Your Flutter app has Crashlytics. Global handlers are set up. Feels safe.
Open the dashboard. How many API errors are recorded? Probably zero.
The problem
Dart's global error handler only catches uncaught Errors. In Dart, Error and Exception are different things. StackOverflowError is an Error — programming mistake. API failure is an Exception — expected, recoverable.
The thing is, API exceptions get caught in try-catch blocks. They never bubble up to the global handler. Crashlytics never sees them. Complete blind spot.
To track Exceptions, you need to record them separately. That's why I refactored my solo app Book Log's network layer from http to Dio.
Before: http package
// auth_repository.dart — repeat this for every request
final token = await _storage.read(key: 'serverToken');
final response = await http.post(
Uri.parse('$_baseUrl/user/fcm-token'),
headers: {
'Authorization': 'Bearer $token',
'Content-Type': 'application/json',
},
body: jsonEncode({'fcm_token': fcmToken}),
);
if (response.statusCode != 200) { ... }
// Crashlytics? gotta add it manually here
I had an ApiClient wrapper class. BookRepositoryImpl and SentenceRepositoryImpl used it. But AuthRepository was calling http directly. Crashlytics recording only happened inside ApiClient._execute(). All auth-related errors were in a blind spot.
After: Dio + Interceptors
Two interceptors. That's it.
AuthInterceptor — auto token injection
class _AuthInterceptor extends Interceptor {
_AuthInterceptor(this._storage);
final FlutterSecureStorage _storage;
@override
Future<void> onRequest(
RequestOptions options,
RequestInterceptorHandler handler,
) async {
final authenticated = options.extra['authenticated'] ?? true;
if (authenticated == true) {
final token = await _storage.read(key: _kServerTokenKey);
if (token == null) {
return handler.reject(
DioException(
requestOptions: options,
error: const ApiException(
statusCode: 401, message: 'Not logged in'),
),
);
}
options.headers['Authorization'] = 'Bearer $token';
}
handler.next(options);
}
}
options.extra is a custom metadata map from Dio. Doesn't affect the HTTP request. Not sent to the server. Just a switch for the interceptor to decide: attach token or not.
-
authenticated: true→ token injected (post-login APIs) -
authenticated: false→ no token (Apple login, pre-auth APIs)
CrashlyticsInterceptor — auto error logging
class _CrashlyticsInterceptor extends Interceptor {
@override
void onError(DioException err, ErrorInterceptorHandler handler) {
FirebaseCrashlytics.instance.recordError(
err,
err.stackTrace,
reason: '${err.requestOptions.method} ${err.requestOptions.path}',
);
handler.next(err);
}
}
Every HTTP error recorded to Crashlytics. The reason shows POST /user/fcm-token so you know which API failed. Unlike the global handler, this catches all API failures regardless of try-catch.
Result
// Before
final response = await http.post(
Uri.parse('$_baseUrl/user/fcm-token'),
headers: {
'Authorization': 'Bearer $token',
'Content-Type': 'application/json',
},
body: jsonEncode({'fcm_token': fcmToken}),
);
// After
await _apiClient.post('/user/fcm-token', {'fcm_token': fcmToken});
Token injection, error handling, Crashlytics logging — all automatic.
Migration scope
Only two files were using http directly.
-
api_client.dart→ replaced with Dio. Kept existing method signatures. -
auth_repository.dart→ now injectsApiClientinstead of callinghttp.
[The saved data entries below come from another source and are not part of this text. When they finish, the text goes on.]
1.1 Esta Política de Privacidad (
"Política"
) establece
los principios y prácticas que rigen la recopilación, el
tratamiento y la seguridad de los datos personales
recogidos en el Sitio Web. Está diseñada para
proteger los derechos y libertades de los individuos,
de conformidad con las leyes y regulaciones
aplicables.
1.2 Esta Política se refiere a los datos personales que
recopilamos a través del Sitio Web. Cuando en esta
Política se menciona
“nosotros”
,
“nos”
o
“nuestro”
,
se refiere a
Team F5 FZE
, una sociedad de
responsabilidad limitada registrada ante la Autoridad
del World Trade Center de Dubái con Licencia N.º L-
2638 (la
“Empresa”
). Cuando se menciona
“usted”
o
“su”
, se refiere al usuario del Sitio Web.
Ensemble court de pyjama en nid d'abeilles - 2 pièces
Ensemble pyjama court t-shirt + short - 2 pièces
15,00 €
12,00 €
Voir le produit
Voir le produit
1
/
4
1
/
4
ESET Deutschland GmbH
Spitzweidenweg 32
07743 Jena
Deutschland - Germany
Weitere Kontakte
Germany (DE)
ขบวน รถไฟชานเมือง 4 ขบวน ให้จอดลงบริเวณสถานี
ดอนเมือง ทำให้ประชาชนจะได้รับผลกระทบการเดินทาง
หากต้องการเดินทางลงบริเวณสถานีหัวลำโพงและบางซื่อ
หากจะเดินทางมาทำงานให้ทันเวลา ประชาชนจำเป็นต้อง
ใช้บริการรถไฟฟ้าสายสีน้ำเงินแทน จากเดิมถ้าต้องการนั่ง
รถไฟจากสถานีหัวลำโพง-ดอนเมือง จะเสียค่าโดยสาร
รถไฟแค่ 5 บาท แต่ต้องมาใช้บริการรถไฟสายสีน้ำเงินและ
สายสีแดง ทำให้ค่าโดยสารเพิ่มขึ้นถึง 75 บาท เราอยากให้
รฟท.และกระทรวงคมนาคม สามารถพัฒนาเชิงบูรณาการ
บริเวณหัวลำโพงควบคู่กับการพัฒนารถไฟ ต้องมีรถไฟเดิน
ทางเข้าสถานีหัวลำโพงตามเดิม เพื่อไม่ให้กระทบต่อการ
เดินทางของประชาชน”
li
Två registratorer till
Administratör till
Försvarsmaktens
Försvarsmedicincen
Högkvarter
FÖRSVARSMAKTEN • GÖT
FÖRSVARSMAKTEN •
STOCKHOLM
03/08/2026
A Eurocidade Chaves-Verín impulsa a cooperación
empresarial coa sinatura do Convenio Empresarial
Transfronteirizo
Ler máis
BookRepositoryImpl and SentenceRepositoryImpl already used ApiClient. Zero changes needed. Keeping the get/post/patch signatures the same made this possible.
3 bugs from Claude Code
I delegated this migration to Claude Code. Overall result was solid. But server logs told a different story.
1. Wrong endpoint path
Original code used /validate-token from env variable. After migration it became /auth/validate. Route doesn't exist. 404.
2. Token not attached
validateToken was set to authenticated: false. Token validation API not sending the token. 400.
3. JSON key mismatch
Client sending fcmToken (camelCase). Server expecting fcm_token (snake_case). 400.
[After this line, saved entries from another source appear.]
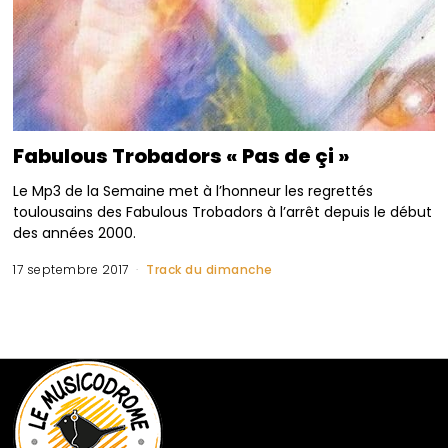
Fabulous Trobadors « Pas de çi »
Le Mp3 de la Semaine met à l’honneur les regrettés
toulousains des Fabulous Trobadors à l’arrêt depuis le début
des années 2000.
17 septembre 2017
Track du dimanche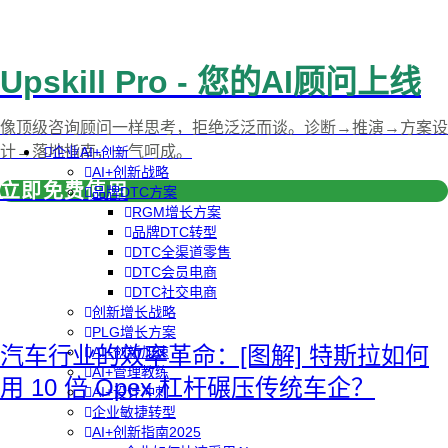
Upskill Pro - 您的AI顾问上线
像顶级咨询顾问一样思考，拒绝泛泛而谈。诊断→推演→方案设
计→落地指南，一气呵成。
企业AI+创新
AI+创新战略
立即免费使用
品牌DTC方案
RGM增长方案
品牌DTC转型
DTC全渠道零售
DTC会员电商
DTC社交电商
创新增长战略
PLG增长方案
汽车行业的效率革命：[图解] 特斯拉如何
AI+创新加速
AI+管理教练
用 10 倍 Opex 杠杆碾压传统车企？
AI+设计冲刺
企业敏捷转型
AI+创新指南2025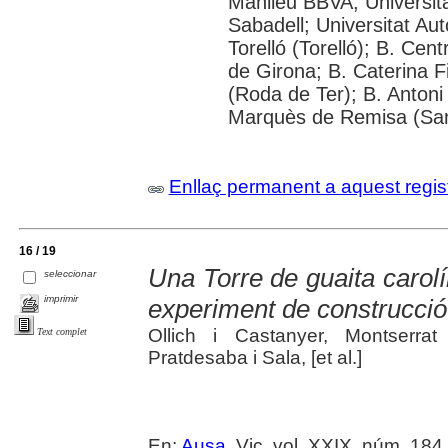
Manlleu BBVA; Universitat 
Sabadell; Universitat Au
Torelló (Torelló); B. Cen
de Girona; B. Caterina 
(Roda de Ter); B. Antoni 
Marquès de Remisa (Sant
Enllaç permanent a aquest regis
16 / 19
Una Torre de guaita carolín
seleccionar
imprimir
experiment de construcció
Ollich i Castanyer, Montserra
Text complet
Pratdesaba i Sala, [et al.]
En:
Ausa
. Vic. vol. XXIX, núm. 184 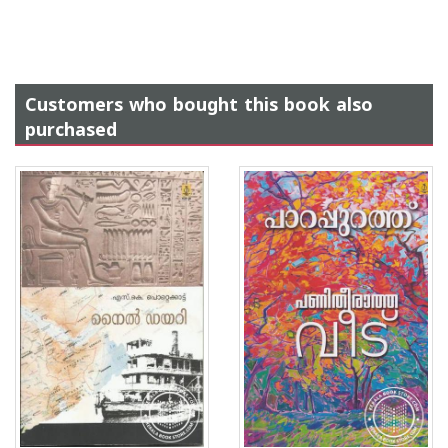
Customers who bought this book also
purchased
Found all three by running gcloud app logs tail. AI-generated code still needs manual verification. Especially env variables and API schemas — AI doesn't track those well.
Summary
| Before (http) | After (Dio) | |
|---|---|---|
| Token injection | manual per request | interceptor auto |
| Crashlytics | only via ApiClient | all APIs auto |
| Error handling | duplicated per file | centralized |
| AuthRepository | direct http calls | via ApiClient |
Set up error tracking infra before going to production. This migration was that work.